Whither West Virginia?

Writing alternate history is a tricky business. There’s a long way between weed-fueled gab sessions about what would have happened if the American Revolution failed or whatever and writing a story in a believable world that’s diverged from our own in a particular way. Who can really tell what that one change will make?

The conceit of Ben H. Winters’ Underground Airlines is pretty intriguing: Abraham Lincoln is assassinated just prior to his first inauguration, rather than at the end of the Civil War. That leads to the “Crittenden Compromise,” a group of amendments to the Constitution that permanently protects slavery. Over the years several states emancipate, so that by the time the book takes place in the “modern” era slavery still exists in the “hard four” – Alabama, Mississippi, Louisiana, and the Carolinas (united for reasons never explained).

underground-airlines-1

The story itself involves Victor, a runaway slave who becomes an undercover bounty hunter for the US Marshals tracking down other runaways. That means infiltrating the modern equivalent of the Underground Railroad, which is still trying to shuttle escaped slaves to Canada. It’s told entirely from his point of view, which gets deep down into his head as he deals with issues of guilt, anger, cynicism and a bunch else. It’s a pretty good character study that loses its feet a little bit when the narrative heads south (literally) and concludes with some of those twists you don’t see coming that characterize detective stories.
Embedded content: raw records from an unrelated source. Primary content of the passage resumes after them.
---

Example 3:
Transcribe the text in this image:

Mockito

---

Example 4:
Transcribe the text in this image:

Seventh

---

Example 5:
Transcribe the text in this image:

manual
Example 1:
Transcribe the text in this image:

Naturally, most of the world we see is through Victor’s eyes and there are some interesting nuggets about what a 21st-century United States with slavery looks like (spoiler – it’s not a non-racist utopia in the rest of the country), but for the most part it looks like history mostly marched on as we know it. There were, apparently, two world wars, for example (FDR used arms manufacturing contracts as a carrot to get a couple of states to abolish slavery), which doesn’t necessarily make sense, but it’s not necessarily wrong either.
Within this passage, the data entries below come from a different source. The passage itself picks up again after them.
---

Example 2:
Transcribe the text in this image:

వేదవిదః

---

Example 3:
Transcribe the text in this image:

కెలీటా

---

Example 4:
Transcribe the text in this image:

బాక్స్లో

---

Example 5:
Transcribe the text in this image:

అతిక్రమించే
On the other hand, there are some things that maybe don’t quite make sense in a world where the United States never abolished slavery and avoided the Civil War. Would a nation isolated by the rest of the world played any role, much less the same one, in the world wars? Winters gives us a Vietnam analog with a failed attempt by Texas to secede in the 1960s, presumably in recognition of the fact that the Cold War probably doesn’t happen. In her review of the book at Tor, Alex Brown writes:

]The details are extraordinary, although some of the larger questions are left untouched. The biggest omission for me was the lack of world building in the West. Outside a couple of references to Texas, the entire western half of the US is never even mentioned, yet in the real world slavery had a huge impact on the West (says the woman who wrote her MA US History thesis on Black life in the West). Southerners traveling overland often sold some of their slaves to finance their journey. Those left behind were devastated by broken homes, and after the Civil War thousands of freed slaves took out ads looking for their families; most were never reunited. Countless slaves worked in the gold mines, cattle ranches, and citrus orchards in California in the 1840s and 1850s, while even more were cowboys on the plains. Dozens of Black-founded towns are scattered across the West, and, of course, one of the worst race riots in American history took place in Tulsa in 1921. Alt-history or no, you don’t get the modern United States—including its scientific advancements and racism—without the development of the West, and you don’t get the West without Black people.

Which is what makes me wonder about West Virginia in the world Winters created. Here’s a map (helpfully available online and in the front of the ebook preview for those of us who absorbed the audiobook) of the United States of Underground Airlines:

UndergroundMap

As you can see, West Virginia is there, just like it is in the real world. The problem is that West Virginia was literally born in the Civil War. Given the timeline for the book Lincoln was killed before  Virginia voted to secede, which prompted the crisis that eventually spawned West Virginia. Without that, there’d be no West Virginia. That’s not to say there weren’t divides between the folks living west of the mountains and the Tidewater plantation owners that dominated antebellum Virginia politics – there was a pretty good reason to spin the western part of the state off on its own. But given how difficult it is to carve a new state from an existing one, it’s unlikely it ever would have happened but for the breach that was the Civil War.

None of that has anything to do with the story Underground Airlines is telling, of course, but it is an example of how alternate history worlds sometimes raise questions in the peripheral vision that will catch the attention of a few readers, but blow by most. I’m not sure what that means in the long run, but this West Virginian is ready to “repeat to yourself that it’s just a [book], you should really just relax” and just enjoy.